Her poems often used images and symbols of the poets of the north-western border of India and the Sufi poets from Persia . She soon became one of the most popular romantic poets of the Victorian and Edwardian eras. In terms of content, her poems usually revolve around unrequited love and loss, which usually ended in death after the unfortunate course of such affairs. Many of the poems have an air of autobiographical admission.

Her poetry was extremely popular during the Edwardian era when she could rival Thomas Hardy and James Elroy Flecker . Two films ( Less Than Dust , 1916; The Indian Love Lyrics , 1923) and a few musical adaptations were based on her poems, but since then her literary reputation has dwindled to the point of barely noticeable.

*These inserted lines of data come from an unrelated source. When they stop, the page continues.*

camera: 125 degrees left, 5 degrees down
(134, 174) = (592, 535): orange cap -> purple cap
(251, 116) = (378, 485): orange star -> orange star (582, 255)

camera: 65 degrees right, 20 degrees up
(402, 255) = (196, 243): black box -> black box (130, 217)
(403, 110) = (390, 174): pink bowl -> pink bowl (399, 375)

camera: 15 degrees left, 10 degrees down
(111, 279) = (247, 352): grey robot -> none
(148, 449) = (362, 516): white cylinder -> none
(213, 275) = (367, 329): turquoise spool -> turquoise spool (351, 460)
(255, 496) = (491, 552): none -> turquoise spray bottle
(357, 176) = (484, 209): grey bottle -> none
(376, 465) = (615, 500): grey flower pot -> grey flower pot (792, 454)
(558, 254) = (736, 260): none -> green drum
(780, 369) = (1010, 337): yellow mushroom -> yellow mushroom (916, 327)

The British composer Amy Woodforde-Find set four of her poems from The Garden of Kama to music ; the most popular was the Kashmiri song . After this was well received by critics, she adapted four more poems from Stars of the Desert (1903) into musical forms with similar success .

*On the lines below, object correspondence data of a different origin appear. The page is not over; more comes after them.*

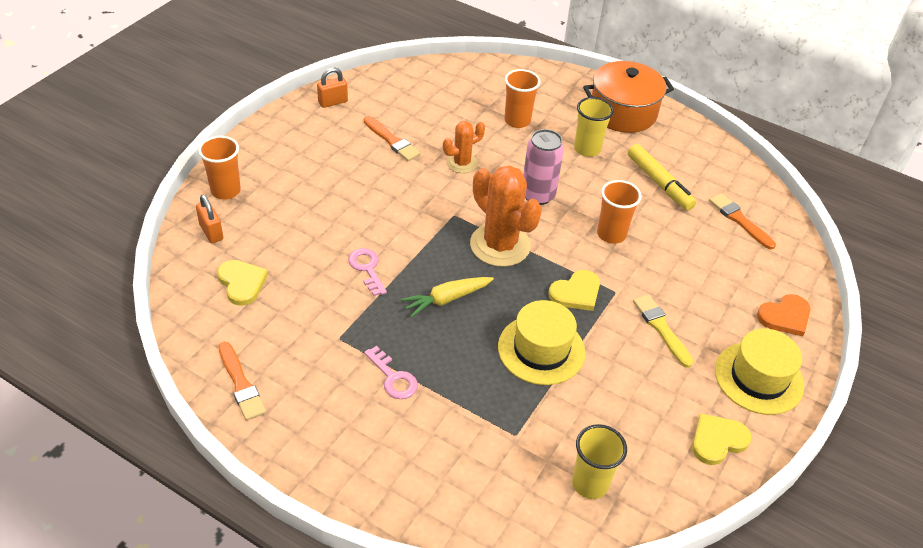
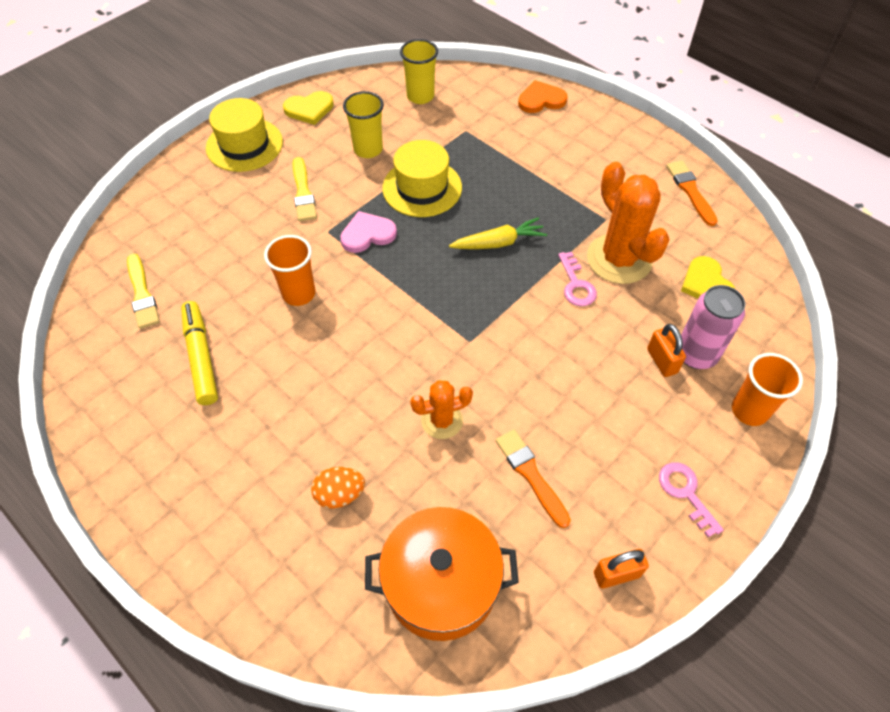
camera: 165 degrees left, 10 degrees up
(211, 232) = (753, 350): orange padlock -> orange padlock (662, 361)
(393, 377) = (558, 181): pink key -> pink key (686, 493)
(500, 245) = (427, 295): orange cactus -> orange cactus (619, 259)
(517, 121) = (340, 494): orange cup -> orange egg
(538, 195) = (361, 357): pink can -> pink can (696, 354)
(576, 293) = (367, 234): yellow heart -> pink heart
(587, 149) = (264, 425): yellow cup -> yellow cup (368, 149)
(623, 112) = (173, 494): orange pot -> orange pot (441, 584)
(739, 220) = (142, 294): orange brush -> yellow brush
(785, 316) = (180, 189): orange heart -> orange heart (541, 100)

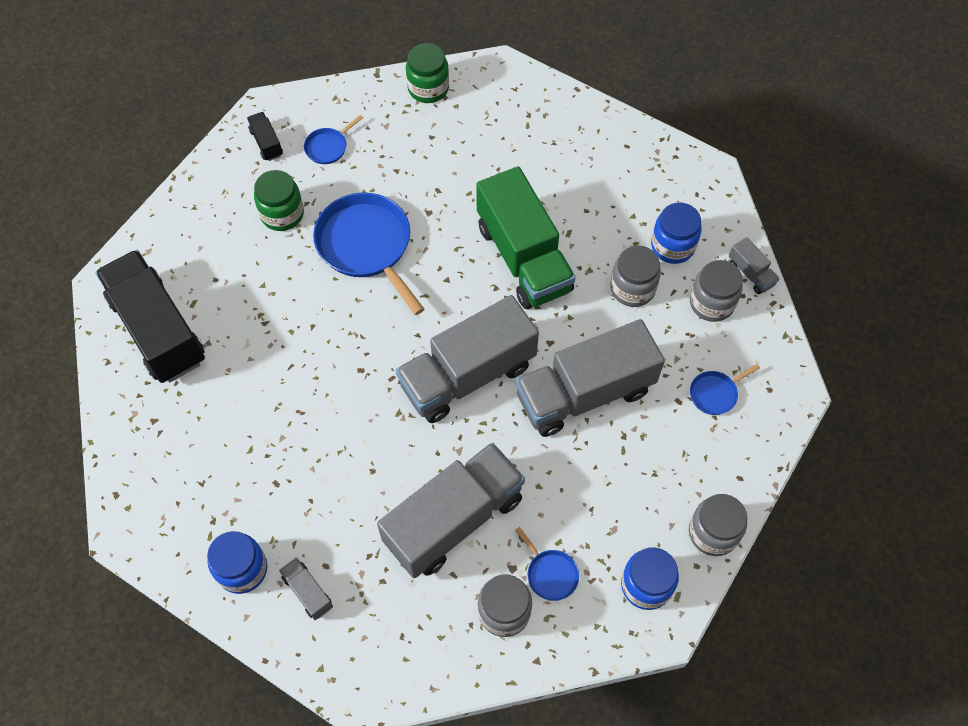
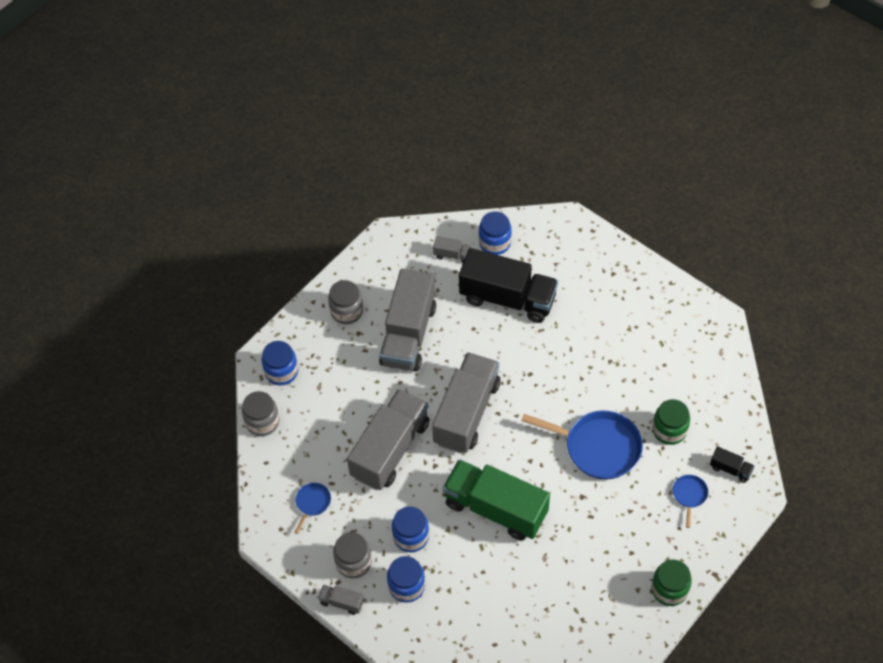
camera: 145 degrees right, 5 degrees down
(158, 330) = (663, 316): black truck -> black truck (507, 298)
(550, 574) = (336, 343): blue pan -> none
(632, 288) = (411, 536): grey jar -> blue jar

Details of the life of Adela Florence Nicolson are not easy to find out because there were no correspondence in her estate, but Lesley Blanch published some biographical information in her work Under A Lilac-Bleeding Star based on the memories of her son Malcolm that were never printed. Violet Jacob describes the Nicolsons' environment in Diaries and Letters from India , but most of what can be said about their personal life comes from the careful interpretation of their poems, such as their dependence on her husband shortly before her suicide in the following poem:

"I, who of lighter love wrote many a verse,
Made public never words inspired by thee,
Lest strangers' lips should carelessly rehearse
Things that were sacred and too dear to me.
Thy soul was noble; through these fifteen years
Mine eyes familiar, found no fleck nor flaw,
Stern to thyself, thy comrades' faults and fears
Proved generosity thine only law.
Small joy was I to thee; before we met
Sorrow had left thee all too sad to save.
Useless my love - as vain as this regret
That pours my hopeless life across thy grave ".

literature

  • Francis L. Bickley / Sayoni Basu, Nicolson nee Cory, Adela Florence pseud. Laurence Hope (1865-1904), Dictionary of National Biography 2004.
  • Lesley Blanch: "Laurence Hope - A Shadow in the Sunlight." Under a Lilac-Bleeding Star: Travels and Travelers. London: John Murray, 1963: 184-208.
  • Jennifer Carter: Love Among the Lotuses. NLA News (National Library of Australia) 12: 2 (November 2001).
  • John Jealous: Laurence Hope (1865-1904) . The 1890s: An Encyclopedia of British Literature, Art, and Culture. New York: Garland, 1993. pp. 283f.
  • Edward Marx: Violet (Adela Florence) Nicolson. Encyclopedia of British Women Writers. Ed. Paul Schlueter and June Schlueter. New York: Garland, 1999. pp. 476f.
  • Edward Marx: "Laurence Hope (Adela Florence Cory Nicolson)." Late Nineteenth- And Early Twentieth-Century British Women Poets (Dictionary of Literary Biography, Vol. 240). Ed. William Thesing. Detroit: Gale Group, 2001. pp. 88-93.
  • Edward Marx: Reviving Laurence Hope. Women's Poetry, Late Romantic to Late Victorian: Gender and Genre . Ed. Isobel Armstrong and Virginia Blain. London; New York: Macmillan Press, 1998. Catalog listing
  • Edward Marx: Decadent Exoticism and the Woman Poet. Women and British Aestheticism. Ed. Kathy Psomiades and Talia Schaffer. Charlottesville: University Press of Virginia, 2000.
  • Edward Marx: The Exotic Transgressions of 'Laurence Hope'. In: The Idea of ​​a Colony: Cross-Culturalism in Modern Poetry . Toronto: University of Toronto Press, 2004.
  • Anindyo Roy: Gold and Bracelet, Water and Wave: Signature and Translation in the Indian Poetry of Adela Cory Nicolson. In: Women: a cultural review 13.2 (2002): pp. 145-168.